To identify inrush sources, it is necessary to first investigate what distinguishes the various water sources. Hydrochemical analysis was used in this study to understand how groundwater composition changes and to distinguish the differences and connections between different water sources. The conclusions are:

  1. 1.

    The Cenozoic top aquifer water is either HCO3−Na + K−Ca or HCO3−Na + K−Mg type and can easily be distinguished from water from the other aquifers. The Cenozoic middle and bottom aquifers contain water that is mainly of Cl−Na+K and SO4−Cl−Na+K types. Away from the Panji anticline, water types in the Permian fractured aquifer change gradually from Cl−Na+K to HCO3−Cl−Na+K, and HCO3−Na+K. The Taiyuan limestone aquifer water are of Cl−Na+K, SO4·Cl−Na+K, and HCO3·Cl−Na+K types.

  2. 2.

    Some of the water samples from aquifers other than the Cenozoic top aquifer are similar in water quality. Based on our hydrochemical analysis of the main aquifers, we constructed a Bayesian discrimination model to potentially discriminate inrush sources. The precision of the Bayesian model was 86.09%. Because of the hydraulic relationships between the aquifers, the hydrochemical characteristics of these aquifers were similar around the Panji anticline, leading to erroneous identifications there.

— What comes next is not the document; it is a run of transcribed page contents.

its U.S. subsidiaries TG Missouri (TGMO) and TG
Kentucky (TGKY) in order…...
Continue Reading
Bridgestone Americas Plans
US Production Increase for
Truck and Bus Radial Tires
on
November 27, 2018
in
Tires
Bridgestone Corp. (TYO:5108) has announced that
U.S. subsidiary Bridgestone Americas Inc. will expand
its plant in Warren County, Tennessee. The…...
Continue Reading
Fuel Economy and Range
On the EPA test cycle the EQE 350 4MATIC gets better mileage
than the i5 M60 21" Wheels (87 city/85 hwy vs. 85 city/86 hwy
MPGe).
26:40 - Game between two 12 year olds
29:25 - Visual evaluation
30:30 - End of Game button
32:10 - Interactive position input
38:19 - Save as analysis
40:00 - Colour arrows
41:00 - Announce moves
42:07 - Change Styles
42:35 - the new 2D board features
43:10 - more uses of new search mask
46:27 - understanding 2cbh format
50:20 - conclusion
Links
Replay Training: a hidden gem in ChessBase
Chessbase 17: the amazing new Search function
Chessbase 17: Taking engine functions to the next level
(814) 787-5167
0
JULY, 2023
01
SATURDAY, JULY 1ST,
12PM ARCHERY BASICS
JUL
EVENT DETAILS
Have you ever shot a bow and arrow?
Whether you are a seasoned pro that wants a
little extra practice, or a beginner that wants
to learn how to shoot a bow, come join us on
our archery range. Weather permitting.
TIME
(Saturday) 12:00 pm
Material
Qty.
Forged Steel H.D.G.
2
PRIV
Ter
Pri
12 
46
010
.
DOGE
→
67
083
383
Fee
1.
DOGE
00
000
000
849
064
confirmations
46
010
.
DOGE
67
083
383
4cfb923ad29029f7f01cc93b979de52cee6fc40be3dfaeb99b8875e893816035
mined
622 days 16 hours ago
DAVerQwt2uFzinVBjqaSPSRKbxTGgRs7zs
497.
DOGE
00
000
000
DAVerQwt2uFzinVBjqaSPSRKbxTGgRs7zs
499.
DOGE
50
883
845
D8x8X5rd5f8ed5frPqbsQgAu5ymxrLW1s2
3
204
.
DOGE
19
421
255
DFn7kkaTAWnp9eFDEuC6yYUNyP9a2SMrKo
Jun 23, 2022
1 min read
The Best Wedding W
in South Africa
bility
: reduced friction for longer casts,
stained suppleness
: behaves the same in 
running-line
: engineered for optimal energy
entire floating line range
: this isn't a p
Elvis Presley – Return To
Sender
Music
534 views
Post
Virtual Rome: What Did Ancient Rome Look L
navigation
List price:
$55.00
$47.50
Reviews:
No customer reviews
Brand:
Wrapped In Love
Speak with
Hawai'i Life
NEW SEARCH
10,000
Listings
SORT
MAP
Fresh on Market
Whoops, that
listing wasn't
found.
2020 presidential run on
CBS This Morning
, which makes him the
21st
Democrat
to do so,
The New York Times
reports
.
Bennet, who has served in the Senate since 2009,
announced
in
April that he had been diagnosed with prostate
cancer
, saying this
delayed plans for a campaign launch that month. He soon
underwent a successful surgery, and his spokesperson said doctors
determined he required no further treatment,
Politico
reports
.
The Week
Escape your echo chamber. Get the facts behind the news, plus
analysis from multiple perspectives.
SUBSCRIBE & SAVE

The spatial distribution of water chemistry indicates that the Permian fractured aquifer is potentially recharged by the Cenozoic bottom aquifer near the Panji anticline. Researchers need to be cautious when discriminating water sampled from those areas.

Drawdown of the Permian fractured aquifer, intensified by mining activities and groundwater inflow, will exacerbate water leakage from other aquifers. Groundwater from different aquifers may then be mixed, causing hydrochemical variations. Therefore, further analysis of the dynamic trends, based on the chemical characteristics associated with the hydrogeological conditions, is needed to protect against groundwater damage.

This research may not only enrich the theory of mine groundwater control, but also provide technical support for the practice of disaster prevention and control in the Huainan mining area. The methods used in this paper are suitable for mines with similar geological and hydrogeological conditions in northern China. To extend the method to different regions, appropriate discrimination factors should be selected for the site and its conditions.